Add tests for negative cases too:

func TestNotFoundDoesNotMatchOtherErrors(t *testing.T) {
    err := repo.Find(ctx, validID) // returns nil
    if errors.Is(err, repo.ErrNotFound) {
        t.Fatalf("nil should not match ErrNotFound")
    }
}

A nice trick: when you change a sentinel from errors.New to a custom type with an Is method, the existing tests must keep passing. That is your safety net.


Cost Awareness

The standard-library implementation is cheap, but not free.

Operation Approximate cost on amd64
errors.Is against an unwrapped sentinel match ~3-10 ns
errors.Is walking 5 wraps ~20-40 ns
errors.As with successful match at depth 0 ~30-60 ns (one reflect call)
errors.As walking 5 wraps with a miss ~150-300 ns
errors.Is on a 100-element multi-error (no match) ~500-1000 ns

Rules of thumb: - A handful of Is/As per request is invisible. - Hundreds of thousands of As per second start to show up in profiles. - Joined errors with hundreds of children are slow to walk. - Allocation: Is is allocation-free; As can allocate inside reflect.ValueOf(target).Elem() but in practice does not for typical pointer-to-pointer patterns.
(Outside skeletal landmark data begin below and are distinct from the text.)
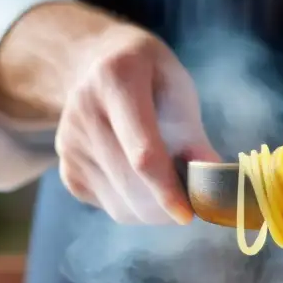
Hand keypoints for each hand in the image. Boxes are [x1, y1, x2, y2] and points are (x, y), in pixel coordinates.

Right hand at [56, 23, 220, 224]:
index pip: (142, 154)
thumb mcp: (178, 89)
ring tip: (171, 188)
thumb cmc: (151, 80)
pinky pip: (110, 208)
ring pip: (121, 206)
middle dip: (168, 207)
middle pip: (132, 185)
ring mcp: (69, 145)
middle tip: (194, 202)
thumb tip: (214, 183)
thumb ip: (194, 136)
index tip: (189, 215)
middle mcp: (84, 112)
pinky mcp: (67, 172)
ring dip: (155, 212)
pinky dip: (136, 208)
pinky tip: (143, 183)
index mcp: (116, 81)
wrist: (97, 67)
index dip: (167, 190)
If you have an inner loop matching errors, prefer Is over As and prefer direct type assertion over both when no wrapping is involved.


Summary

errors.Is walks the chain doing equality checks (with custom Is(target) bool overrides). errors.As walks the chain doing assignability checks (with custom As(any) bool overrides). Both understand Unwrap() error (single chain) and Unwrap() []error (tree). Wrap with %w. Make sentinels comparable. Reach for typed errors when callers need fields. Reach for interfaces when many concrete types share a property. Test the matching as part of your public API.